被忽视的后训练免费午餐：LLM智能体的进步优势

摘要

过程奖励模型能够对大型语言模型进行细粒度的分步评估，然而在智能体场景下构建此类模型仍极为困难：长程交互、不可逆操作以及随机环境反馈，使得人工标注和蒙特卡洛估计在大规模应用中均不可行。在本文中，我们证明强化学习后训练本身已具备实现有效步骤级评分所需的要素，从而完全无需额外训练专门的奖励模型。具体而言，我们推导出通用随机马尔可夫决策过程中的隐式优势——我们将之称为“进步优势”：经过强化学习训练的策略与其参考策略之间的对数概率比，恰好能够还原最优优势函数。这一形式使得所获信号无需标注、无关领域，且是标准强化学习后训练流程的副产品。我们通过五项基准测试和四个模型系列，在测试时扩展、不确定性量化以及失败归因三种不同应用中验证了进步优势的有效性。在所有设置下，它均持续优于基于置信度的基线方法，且尽管无需针对特定任务进行训练，却超越了专门训练的奖励模型。我们进一步结合对进步优势特性的深入分析，为实际智能体系统的应用提供实践指导。

━━━━

● 任务要求: 改写原文摘录中从“被忽视的后训练免费午餐：LLM智能体的进步优势”一直到“能体系统的应用提供实践指导。”的全部内容，把其中的“进步优势”都换成“进展优势”。

━━━━

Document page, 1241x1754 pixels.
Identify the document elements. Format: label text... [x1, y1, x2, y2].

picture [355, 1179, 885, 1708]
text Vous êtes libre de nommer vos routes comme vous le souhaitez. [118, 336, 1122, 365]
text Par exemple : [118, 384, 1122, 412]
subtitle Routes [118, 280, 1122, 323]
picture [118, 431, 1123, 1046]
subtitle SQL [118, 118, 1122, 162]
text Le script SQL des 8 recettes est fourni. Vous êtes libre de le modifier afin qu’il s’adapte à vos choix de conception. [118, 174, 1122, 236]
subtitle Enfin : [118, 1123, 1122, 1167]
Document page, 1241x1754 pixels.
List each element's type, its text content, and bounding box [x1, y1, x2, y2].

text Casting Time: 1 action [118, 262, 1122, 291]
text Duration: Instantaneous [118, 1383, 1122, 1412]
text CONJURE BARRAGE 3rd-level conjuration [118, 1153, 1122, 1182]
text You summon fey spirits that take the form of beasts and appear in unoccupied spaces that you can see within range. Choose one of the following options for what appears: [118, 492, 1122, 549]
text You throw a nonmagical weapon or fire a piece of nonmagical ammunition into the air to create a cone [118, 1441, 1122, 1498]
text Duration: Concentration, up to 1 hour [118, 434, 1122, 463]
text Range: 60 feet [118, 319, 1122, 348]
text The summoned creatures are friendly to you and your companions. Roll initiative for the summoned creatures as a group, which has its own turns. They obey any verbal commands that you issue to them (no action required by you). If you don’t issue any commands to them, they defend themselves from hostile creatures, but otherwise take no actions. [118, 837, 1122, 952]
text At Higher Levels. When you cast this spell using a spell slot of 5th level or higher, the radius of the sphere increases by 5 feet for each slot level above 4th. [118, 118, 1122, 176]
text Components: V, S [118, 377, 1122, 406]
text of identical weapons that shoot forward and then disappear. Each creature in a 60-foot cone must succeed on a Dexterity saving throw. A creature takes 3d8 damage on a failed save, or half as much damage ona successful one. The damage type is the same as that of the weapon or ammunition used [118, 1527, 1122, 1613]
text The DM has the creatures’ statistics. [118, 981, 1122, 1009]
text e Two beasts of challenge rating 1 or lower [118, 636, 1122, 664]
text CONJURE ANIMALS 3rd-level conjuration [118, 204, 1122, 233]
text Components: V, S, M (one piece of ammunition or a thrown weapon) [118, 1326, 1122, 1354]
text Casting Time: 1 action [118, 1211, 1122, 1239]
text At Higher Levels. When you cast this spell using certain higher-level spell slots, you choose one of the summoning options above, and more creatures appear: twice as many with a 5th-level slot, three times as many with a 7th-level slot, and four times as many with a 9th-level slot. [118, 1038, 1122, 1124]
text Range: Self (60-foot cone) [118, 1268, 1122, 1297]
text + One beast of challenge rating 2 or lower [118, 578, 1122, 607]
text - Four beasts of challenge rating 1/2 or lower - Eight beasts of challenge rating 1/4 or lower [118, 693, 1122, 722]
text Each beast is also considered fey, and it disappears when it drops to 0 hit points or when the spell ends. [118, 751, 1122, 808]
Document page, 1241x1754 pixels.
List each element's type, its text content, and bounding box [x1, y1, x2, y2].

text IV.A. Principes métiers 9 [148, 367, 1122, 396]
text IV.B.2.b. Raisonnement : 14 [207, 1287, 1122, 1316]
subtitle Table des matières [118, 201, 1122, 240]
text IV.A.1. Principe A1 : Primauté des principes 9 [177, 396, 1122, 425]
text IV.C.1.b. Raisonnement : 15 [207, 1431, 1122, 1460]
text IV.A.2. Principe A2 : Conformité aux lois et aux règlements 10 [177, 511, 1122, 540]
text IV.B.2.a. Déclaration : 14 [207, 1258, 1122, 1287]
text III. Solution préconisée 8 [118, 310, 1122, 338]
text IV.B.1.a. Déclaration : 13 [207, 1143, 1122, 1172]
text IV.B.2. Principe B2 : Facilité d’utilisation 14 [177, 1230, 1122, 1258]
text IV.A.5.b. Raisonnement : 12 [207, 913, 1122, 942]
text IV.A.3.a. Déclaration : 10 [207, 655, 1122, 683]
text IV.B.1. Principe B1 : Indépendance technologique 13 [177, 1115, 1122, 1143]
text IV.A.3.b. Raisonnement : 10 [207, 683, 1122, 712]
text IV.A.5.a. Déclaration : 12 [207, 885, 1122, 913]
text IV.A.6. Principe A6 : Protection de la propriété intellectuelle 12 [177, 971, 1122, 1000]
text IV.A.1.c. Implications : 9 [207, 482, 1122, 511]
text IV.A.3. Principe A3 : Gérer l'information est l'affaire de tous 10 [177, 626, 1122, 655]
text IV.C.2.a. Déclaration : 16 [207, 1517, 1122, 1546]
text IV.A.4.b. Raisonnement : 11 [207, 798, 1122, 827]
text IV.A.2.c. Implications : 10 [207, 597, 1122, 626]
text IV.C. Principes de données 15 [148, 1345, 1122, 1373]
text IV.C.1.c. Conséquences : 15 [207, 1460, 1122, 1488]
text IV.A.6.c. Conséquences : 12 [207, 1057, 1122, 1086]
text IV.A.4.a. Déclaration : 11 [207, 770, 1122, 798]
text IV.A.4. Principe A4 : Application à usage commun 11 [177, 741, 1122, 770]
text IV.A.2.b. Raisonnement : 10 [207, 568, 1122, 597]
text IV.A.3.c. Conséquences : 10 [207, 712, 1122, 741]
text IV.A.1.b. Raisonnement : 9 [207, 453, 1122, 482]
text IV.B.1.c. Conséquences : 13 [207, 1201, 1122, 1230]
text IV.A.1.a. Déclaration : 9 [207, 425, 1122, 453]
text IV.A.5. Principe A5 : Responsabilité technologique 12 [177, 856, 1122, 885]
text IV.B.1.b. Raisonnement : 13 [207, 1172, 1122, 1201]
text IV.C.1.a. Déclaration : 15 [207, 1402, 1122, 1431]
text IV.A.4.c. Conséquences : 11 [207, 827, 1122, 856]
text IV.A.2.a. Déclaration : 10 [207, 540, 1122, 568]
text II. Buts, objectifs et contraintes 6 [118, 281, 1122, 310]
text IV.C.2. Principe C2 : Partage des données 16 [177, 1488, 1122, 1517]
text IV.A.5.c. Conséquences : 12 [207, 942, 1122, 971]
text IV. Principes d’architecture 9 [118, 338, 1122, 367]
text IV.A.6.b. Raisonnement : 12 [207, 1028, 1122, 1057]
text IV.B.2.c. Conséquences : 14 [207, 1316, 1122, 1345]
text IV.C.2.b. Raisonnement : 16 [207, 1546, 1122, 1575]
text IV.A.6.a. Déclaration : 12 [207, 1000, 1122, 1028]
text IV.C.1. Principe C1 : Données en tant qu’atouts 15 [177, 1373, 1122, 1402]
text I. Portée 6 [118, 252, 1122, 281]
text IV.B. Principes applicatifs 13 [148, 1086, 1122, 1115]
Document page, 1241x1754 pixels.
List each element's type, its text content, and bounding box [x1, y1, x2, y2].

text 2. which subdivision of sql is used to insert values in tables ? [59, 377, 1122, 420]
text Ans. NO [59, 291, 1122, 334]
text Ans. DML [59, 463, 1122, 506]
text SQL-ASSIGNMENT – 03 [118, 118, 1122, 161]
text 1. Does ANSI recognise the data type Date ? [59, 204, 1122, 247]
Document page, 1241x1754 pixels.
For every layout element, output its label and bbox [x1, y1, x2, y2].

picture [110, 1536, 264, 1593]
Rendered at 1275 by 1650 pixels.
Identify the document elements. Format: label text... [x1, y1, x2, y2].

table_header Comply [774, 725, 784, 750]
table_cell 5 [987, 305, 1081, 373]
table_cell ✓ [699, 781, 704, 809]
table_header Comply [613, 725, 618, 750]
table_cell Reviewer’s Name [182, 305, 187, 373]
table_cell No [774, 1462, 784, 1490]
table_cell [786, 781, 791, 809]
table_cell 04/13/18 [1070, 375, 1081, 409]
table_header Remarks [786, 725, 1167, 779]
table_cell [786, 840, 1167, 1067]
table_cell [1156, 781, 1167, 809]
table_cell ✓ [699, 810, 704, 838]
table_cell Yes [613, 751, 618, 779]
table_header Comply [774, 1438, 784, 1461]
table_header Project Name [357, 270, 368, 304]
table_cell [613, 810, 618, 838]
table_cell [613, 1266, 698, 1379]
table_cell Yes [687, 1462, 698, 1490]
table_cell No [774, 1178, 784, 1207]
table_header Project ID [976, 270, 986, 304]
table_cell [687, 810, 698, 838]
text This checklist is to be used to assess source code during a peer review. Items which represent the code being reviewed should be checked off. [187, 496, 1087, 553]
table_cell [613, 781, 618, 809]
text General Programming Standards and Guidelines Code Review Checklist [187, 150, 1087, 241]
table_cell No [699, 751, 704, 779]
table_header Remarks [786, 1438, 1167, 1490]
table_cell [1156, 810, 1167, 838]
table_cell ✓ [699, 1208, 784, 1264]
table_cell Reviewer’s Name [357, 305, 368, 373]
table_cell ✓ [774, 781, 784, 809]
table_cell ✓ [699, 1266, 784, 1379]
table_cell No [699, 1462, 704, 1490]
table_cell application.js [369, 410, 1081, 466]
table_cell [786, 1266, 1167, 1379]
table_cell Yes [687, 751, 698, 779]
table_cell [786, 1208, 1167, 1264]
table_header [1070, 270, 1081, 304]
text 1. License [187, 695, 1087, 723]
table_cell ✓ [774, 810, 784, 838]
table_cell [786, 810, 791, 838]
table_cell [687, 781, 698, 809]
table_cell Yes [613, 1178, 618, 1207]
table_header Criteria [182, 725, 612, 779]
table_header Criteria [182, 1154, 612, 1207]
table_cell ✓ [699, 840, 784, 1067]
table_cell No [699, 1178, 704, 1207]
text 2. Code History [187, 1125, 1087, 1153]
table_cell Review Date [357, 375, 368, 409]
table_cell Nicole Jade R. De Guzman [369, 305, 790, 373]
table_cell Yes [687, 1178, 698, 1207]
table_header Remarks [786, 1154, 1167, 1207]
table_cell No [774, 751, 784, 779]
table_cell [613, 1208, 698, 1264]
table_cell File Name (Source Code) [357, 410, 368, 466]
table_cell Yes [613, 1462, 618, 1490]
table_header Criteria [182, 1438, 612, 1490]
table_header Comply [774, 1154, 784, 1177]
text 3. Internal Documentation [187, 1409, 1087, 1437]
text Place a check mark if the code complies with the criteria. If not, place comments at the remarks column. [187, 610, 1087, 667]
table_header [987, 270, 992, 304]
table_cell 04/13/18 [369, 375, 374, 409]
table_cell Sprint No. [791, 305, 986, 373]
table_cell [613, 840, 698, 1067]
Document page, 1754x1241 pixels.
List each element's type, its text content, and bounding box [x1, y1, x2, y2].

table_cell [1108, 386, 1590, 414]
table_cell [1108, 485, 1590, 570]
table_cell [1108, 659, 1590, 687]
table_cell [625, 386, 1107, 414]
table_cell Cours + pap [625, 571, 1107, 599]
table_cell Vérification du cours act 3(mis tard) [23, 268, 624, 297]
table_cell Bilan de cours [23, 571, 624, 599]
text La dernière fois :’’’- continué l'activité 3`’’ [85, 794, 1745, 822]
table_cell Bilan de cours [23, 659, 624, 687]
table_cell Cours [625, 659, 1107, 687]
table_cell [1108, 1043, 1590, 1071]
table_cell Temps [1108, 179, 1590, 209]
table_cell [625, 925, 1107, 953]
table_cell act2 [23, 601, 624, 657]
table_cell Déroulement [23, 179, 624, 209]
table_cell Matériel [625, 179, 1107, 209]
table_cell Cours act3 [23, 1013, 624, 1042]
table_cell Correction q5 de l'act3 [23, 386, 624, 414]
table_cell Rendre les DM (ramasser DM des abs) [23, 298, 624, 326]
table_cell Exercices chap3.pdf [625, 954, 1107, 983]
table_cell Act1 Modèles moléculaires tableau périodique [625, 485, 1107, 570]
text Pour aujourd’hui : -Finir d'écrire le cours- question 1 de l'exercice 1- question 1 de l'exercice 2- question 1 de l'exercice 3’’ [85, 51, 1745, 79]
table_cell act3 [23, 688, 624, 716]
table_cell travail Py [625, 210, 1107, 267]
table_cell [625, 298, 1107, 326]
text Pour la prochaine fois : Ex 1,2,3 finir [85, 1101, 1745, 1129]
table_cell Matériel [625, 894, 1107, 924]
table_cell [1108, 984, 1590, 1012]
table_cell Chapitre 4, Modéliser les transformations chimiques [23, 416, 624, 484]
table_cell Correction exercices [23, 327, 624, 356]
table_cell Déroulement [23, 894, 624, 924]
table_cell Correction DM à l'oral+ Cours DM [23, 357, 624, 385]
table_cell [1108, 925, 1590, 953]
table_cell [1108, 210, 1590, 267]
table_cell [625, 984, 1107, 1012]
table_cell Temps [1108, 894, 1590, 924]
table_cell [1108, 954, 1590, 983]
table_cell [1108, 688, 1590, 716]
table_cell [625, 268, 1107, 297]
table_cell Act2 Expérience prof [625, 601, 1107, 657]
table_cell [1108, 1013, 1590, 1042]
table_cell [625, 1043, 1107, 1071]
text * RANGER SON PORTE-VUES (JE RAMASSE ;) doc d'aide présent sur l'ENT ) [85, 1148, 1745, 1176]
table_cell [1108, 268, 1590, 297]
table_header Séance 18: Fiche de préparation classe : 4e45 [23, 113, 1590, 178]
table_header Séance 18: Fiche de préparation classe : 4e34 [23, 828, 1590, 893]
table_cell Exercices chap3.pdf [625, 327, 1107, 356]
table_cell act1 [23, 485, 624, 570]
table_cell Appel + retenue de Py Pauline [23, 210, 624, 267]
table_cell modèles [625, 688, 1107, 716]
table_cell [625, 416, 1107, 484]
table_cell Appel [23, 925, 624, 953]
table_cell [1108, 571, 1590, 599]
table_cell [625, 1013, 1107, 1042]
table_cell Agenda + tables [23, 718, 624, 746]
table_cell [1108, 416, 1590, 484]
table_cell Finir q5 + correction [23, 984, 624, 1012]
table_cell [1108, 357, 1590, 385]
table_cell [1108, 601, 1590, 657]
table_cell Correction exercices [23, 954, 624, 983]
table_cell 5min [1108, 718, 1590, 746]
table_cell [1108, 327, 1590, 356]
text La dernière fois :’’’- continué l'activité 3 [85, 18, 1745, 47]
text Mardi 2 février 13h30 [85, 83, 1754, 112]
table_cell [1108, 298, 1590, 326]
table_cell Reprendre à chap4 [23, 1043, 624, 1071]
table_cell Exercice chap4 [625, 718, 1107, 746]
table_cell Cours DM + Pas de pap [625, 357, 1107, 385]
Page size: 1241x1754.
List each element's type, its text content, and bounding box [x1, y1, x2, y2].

━━━━

● 你的解答:
被忽视的后训练免费午餐：LLM智能体的进展优势

摘要

过程奖励模型能够对大型语言模型进行细粒度的分步评估，然而在智能体场景下构建此类模型仍极为困难：长程交互、不可逆操作以及随机环境反馈，使得人工标注和蒙特卡洛估计在大规模应用中均不可行。在本文中，我们证明强化学习后训练本身已具备实现有效步骤级评分所需的要素，从而完全无需额外训练专门的奖励模型。具体而言，我们推导出通用随机马尔可夫决策过程中的隐式优势——我们将之称为“进展优势”：经过强化学习训练的策略与其参考策略之间的对数概率比，恰好能够还原最优优势函数。这一形式使得所获信号无需标注、无关领域，且是标准强化学习后训练流程的副产品。我们通过五项基准测试和四个模型系列，在测试时扩展、不确定性量化以及失败归因三种不同应用中验证了进展优势的有效性。在所有设置下，它均持续优于基于置信度的基线方法，且尽管无需针对特定任务进行训练，却超越了专门训练的奖励模型。我们进一步结合对进展优势特性的深入分析，为实际智能体系统的应用提供实践指导。